__Exercise instructions__. Can you reproduce word for word the stretch of the material below from the line containing "collectors: E. P. Killip" through the end of the material, and nothing else?

__Dataset records__.
☆ ☆ ☆ ☆ ☆

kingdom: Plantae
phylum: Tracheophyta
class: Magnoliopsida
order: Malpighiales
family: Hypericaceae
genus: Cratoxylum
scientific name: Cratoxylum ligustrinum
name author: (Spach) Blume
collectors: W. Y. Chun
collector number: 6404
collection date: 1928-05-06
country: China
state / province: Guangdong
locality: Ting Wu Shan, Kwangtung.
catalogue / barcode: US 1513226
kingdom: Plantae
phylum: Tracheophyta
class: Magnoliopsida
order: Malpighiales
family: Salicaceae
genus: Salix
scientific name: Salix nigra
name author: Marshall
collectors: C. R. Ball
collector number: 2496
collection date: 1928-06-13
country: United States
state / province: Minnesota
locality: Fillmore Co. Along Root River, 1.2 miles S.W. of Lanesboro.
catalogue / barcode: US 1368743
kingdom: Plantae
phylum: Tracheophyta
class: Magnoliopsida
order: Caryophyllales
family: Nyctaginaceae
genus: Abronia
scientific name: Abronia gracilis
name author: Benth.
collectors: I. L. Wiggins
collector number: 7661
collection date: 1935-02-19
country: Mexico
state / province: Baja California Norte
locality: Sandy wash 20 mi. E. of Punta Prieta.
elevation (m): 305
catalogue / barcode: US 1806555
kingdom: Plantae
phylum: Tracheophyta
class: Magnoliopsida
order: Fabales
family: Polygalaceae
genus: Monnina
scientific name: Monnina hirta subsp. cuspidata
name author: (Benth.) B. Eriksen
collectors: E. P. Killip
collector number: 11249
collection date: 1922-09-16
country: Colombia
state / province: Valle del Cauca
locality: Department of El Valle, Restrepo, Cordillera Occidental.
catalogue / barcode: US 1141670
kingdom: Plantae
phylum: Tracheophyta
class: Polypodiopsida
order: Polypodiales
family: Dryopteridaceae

☆ ☆ ☆ ☆ ☆

__Exercise response__.
collectors: E. P. Killip
collector number: 11249
collection date: 1922-09-16
country: Colombia
state / province: Valle del Cauca
locality: Department of El Valle, Restrepo, Cordillera Occidental.
catalogue / barcode: US 1141670
kingdom: Plantae
phylum: Tracheophyta
class: Polypodiopsida
order: Polypodiales
family: Dryopteridaceae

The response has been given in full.